- Opening Delimiter -

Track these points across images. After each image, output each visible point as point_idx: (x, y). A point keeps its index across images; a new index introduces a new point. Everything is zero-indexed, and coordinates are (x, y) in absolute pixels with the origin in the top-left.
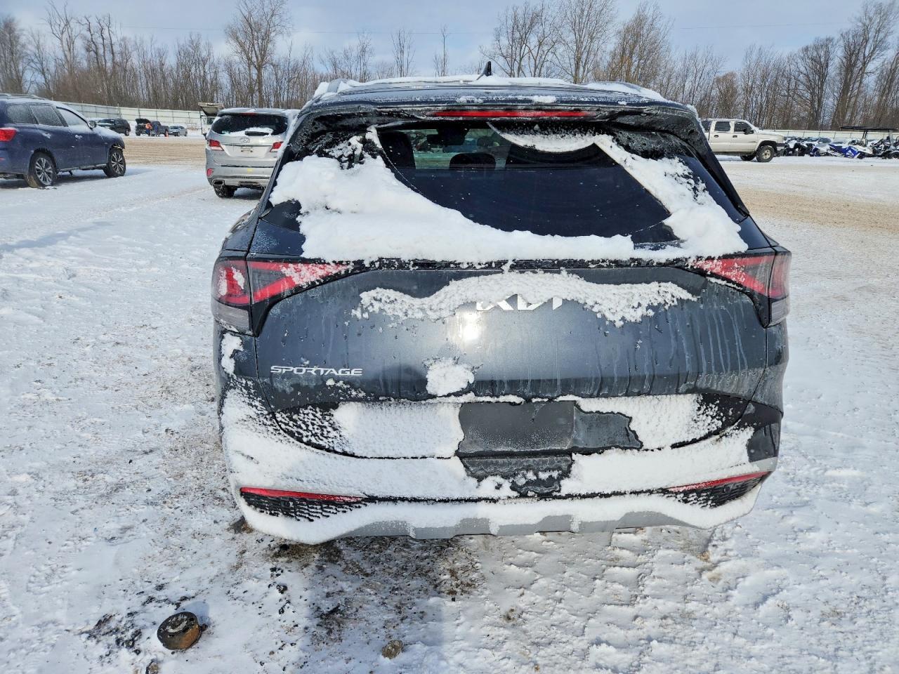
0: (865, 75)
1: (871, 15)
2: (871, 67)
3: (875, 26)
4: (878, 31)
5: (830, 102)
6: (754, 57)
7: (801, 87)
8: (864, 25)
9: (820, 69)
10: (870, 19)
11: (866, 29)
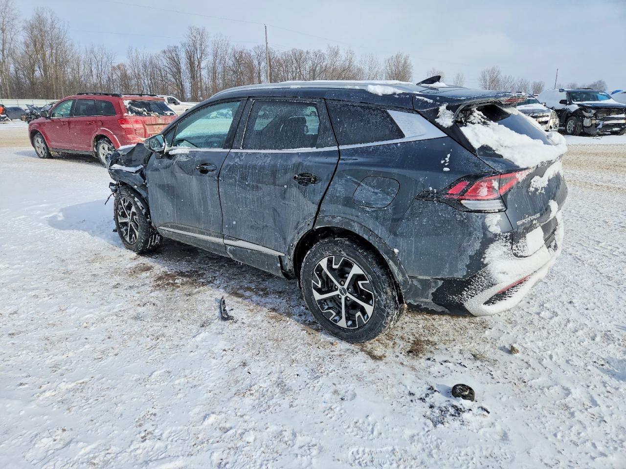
0: (201, 70)
1: (195, 35)
2: (203, 65)
3: (199, 42)
4: (201, 45)
5: (187, 85)
6: (134, 55)
7: (168, 75)
8: (193, 40)
9: (176, 64)
10: (195, 37)
11: (194, 42)
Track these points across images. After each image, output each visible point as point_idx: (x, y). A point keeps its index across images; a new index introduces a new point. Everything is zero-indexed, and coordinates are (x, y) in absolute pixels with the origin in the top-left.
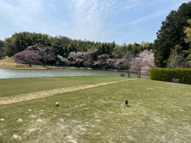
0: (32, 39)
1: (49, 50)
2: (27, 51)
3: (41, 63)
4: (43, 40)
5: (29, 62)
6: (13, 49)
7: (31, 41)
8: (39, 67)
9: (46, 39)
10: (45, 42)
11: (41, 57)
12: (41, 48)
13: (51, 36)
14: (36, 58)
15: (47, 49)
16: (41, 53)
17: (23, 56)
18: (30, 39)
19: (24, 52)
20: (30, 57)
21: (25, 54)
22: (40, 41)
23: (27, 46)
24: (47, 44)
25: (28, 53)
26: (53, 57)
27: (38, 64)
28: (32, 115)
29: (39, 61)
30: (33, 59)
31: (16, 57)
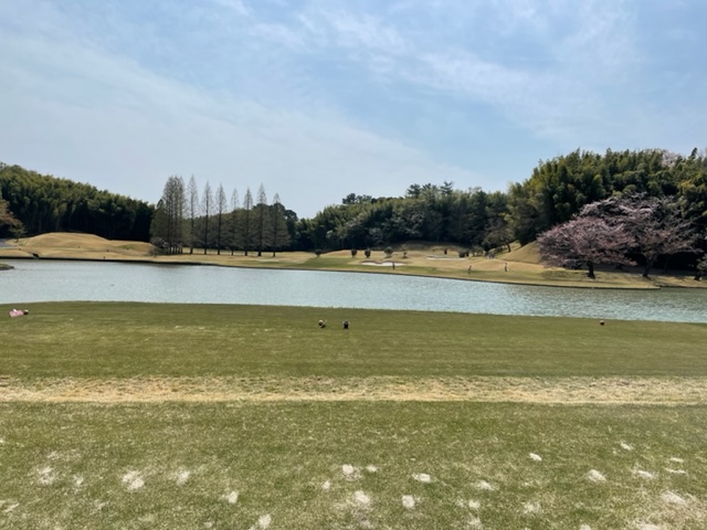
0: (598, 176)
1: (669, 212)
2: (579, 220)
3: (634, 263)
4: (641, 175)
5: (588, 261)
6: (533, 217)
7: (597, 181)
8: (624, 281)
9: (656, 170)
10: (650, 183)
11: (632, 242)
12: (635, 207)
13: (677, 153)
14: (614, 244)
15: (658, 209)
16: (633, 224)
17: (566, 239)
18: (593, 177)
19: (571, 224)
20: (591, 242)
21: (575, 232)
22: (632, 181)
23: (583, 203)
24: (659, 188)
25: (585, 230)
26: (687, 238)
27: (620, 268)
28: (640, 469)
29: (626, 255)
30: (603, 250)
31: (542, 243)
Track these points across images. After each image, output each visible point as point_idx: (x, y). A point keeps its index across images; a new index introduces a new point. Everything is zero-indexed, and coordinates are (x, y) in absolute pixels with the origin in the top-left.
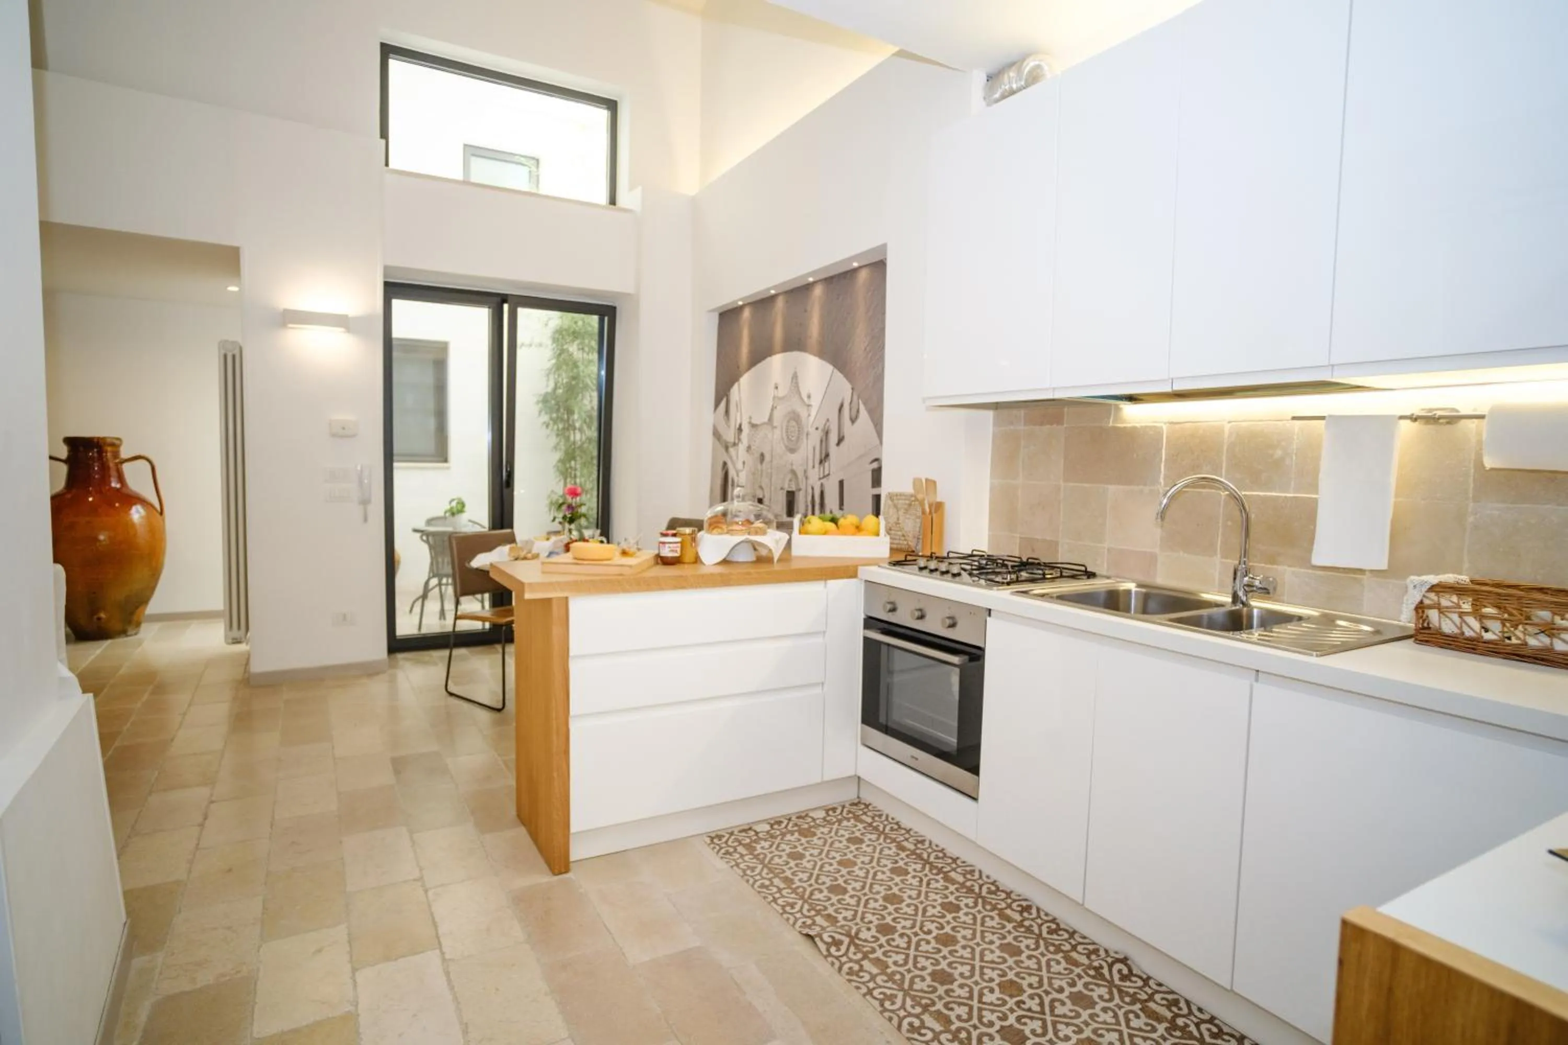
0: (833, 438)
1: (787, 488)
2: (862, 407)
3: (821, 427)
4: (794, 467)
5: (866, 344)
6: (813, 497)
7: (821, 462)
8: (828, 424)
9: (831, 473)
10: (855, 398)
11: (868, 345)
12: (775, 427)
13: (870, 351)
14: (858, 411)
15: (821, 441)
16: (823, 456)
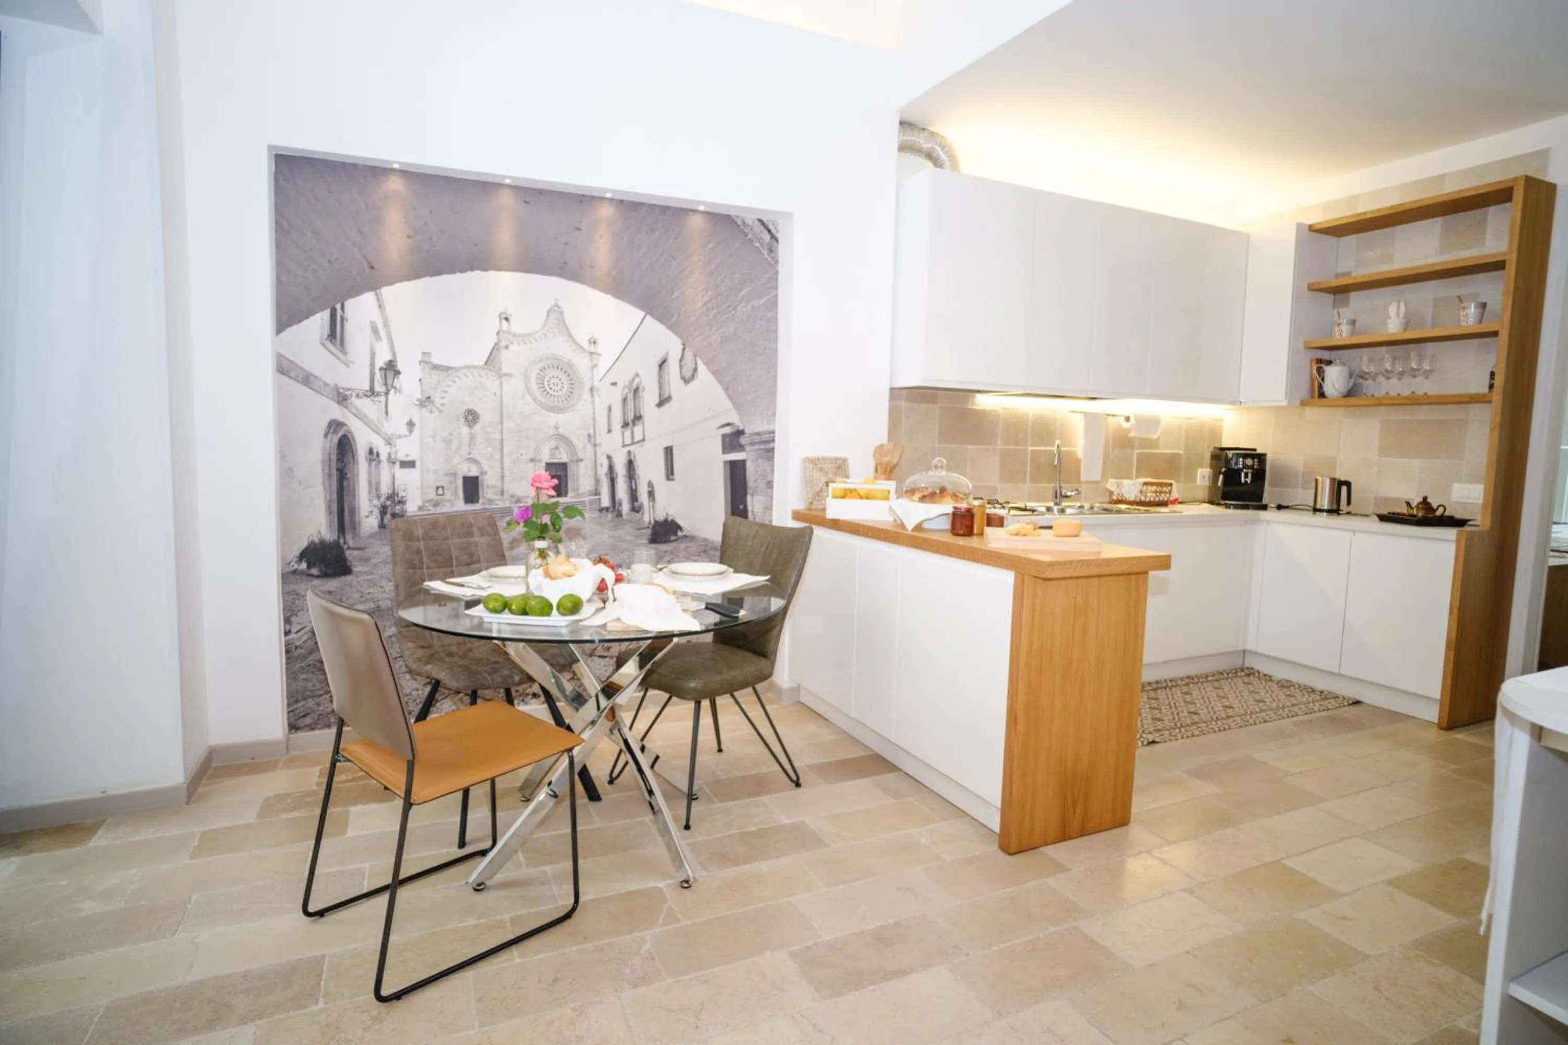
0: (650, 397)
1: (546, 458)
2: (701, 367)
3: (623, 381)
4: (561, 431)
5: (706, 299)
6: (611, 468)
7: (626, 425)
8: (637, 380)
9: (647, 438)
10: (689, 355)
11: (709, 301)
12: (509, 375)
13: (713, 308)
14: (695, 370)
15: (625, 400)
16: (631, 417)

- Closing Delimiter -

#### [What the exercise asks]
Please rewrite the whole listing with "absolute pixels" replaced by "image pixels" and everything else unchanged, leaving the pictures out of your answer.

#### [Expected answer]
Track these points across images. After each image, output each visible point as point_idx: (x, y). A point keeps its index across images; a new index introduces a new point. Everything is zero-indexed, and coordinates are (x, y) in image pixels with the origin in the top-left.
0: (865, 75)
1: (871, 15)
2: (871, 67)
3: (875, 26)
4: (878, 31)
5: (830, 102)
6: (754, 57)
7: (801, 87)
8: (864, 25)
9: (820, 69)
10: (870, 19)
11: (866, 29)
0: (201, 70)
1: (195, 35)
2: (203, 65)
3: (199, 42)
4: (201, 45)
5: (187, 85)
6: (134, 55)
7: (168, 75)
8: (193, 40)
9: (176, 64)
10: (195, 37)
11: (194, 42)
Track these points across images. After each image, output each visible point as point_idx: (x, y). A point keeps its index across images; a new index introduces a new point. Everything is zero-indexed, and coordinates are (x, y) in image pixels with the origin in the top-left.
0: (32, 39)
1: (49, 50)
2: (27, 51)
3: (41, 63)
4: (43, 40)
5: (29, 62)
6: (13, 49)
7: (31, 41)
8: (39, 67)
9: (46, 39)
10: (45, 42)
11: (41, 57)
12: (41, 48)
13: (51, 36)
14: (36, 58)
15: (47, 49)
16: (41, 53)
17: (23, 56)
18: (30, 39)
19: (24, 52)
20: (30, 57)
21: (25, 54)
22: (40, 41)
23: (27, 46)
24: (47, 44)
25: (28, 53)
26: (53, 57)
27: (38, 64)
28: (32, 115)
29: (39, 61)
30: (33, 59)
31: (16, 57)
0: (598, 176)
1: (669, 212)
2: (579, 220)
3: (634, 263)
4: (641, 175)
5: (588, 261)
6: (533, 217)
7: (597, 181)
8: (624, 281)
9: (656, 170)
10: (650, 183)
11: (632, 242)
12: (635, 207)
13: (677, 153)
14: (614, 244)
15: (658, 209)
16: (633, 224)
17: (566, 239)
18: (593, 177)
19: (571, 224)
20: (591, 242)
21: (575, 232)
22: (632, 181)
23: (583, 203)
24: (659, 188)
25: (585, 230)
26: (687, 238)
27: (620, 268)
28: (640, 469)
29: (626, 255)
30: (603, 250)
31: (542, 243)
Track these points across images. After each image, output each visible point as point_idx: (x, y). A point keeps its index across images; a new index introduces a new point. Everything is zero-indexed, and coordinates are (x, y) in image pixels with the origin in the top-left.
0: (833, 438)
1: (787, 488)
2: (862, 407)
3: (821, 427)
4: (794, 467)
5: (866, 344)
6: (813, 497)
7: (821, 462)
8: (828, 424)
9: (831, 473)
10: (855, 398)
11: (868, 345)
12: (775, 427)
13: (870, 351)
14: (858, 411)
15: (821, 441)
16: (823, 456)
0: (650, 397)
1: (546, 458)
2: (701, 367)
3: (623, 381)
4: (561, 431)
5: (706, 299)
6: (611, 468)
7: (626, 425)
8: (637, 380)
9: (647, 438)
10: (689, 355)
11: (709, 301)
12: (509, 375)
13: (713, 308)
14: (695, 370)
15: (625, 400)
16: (631, 417)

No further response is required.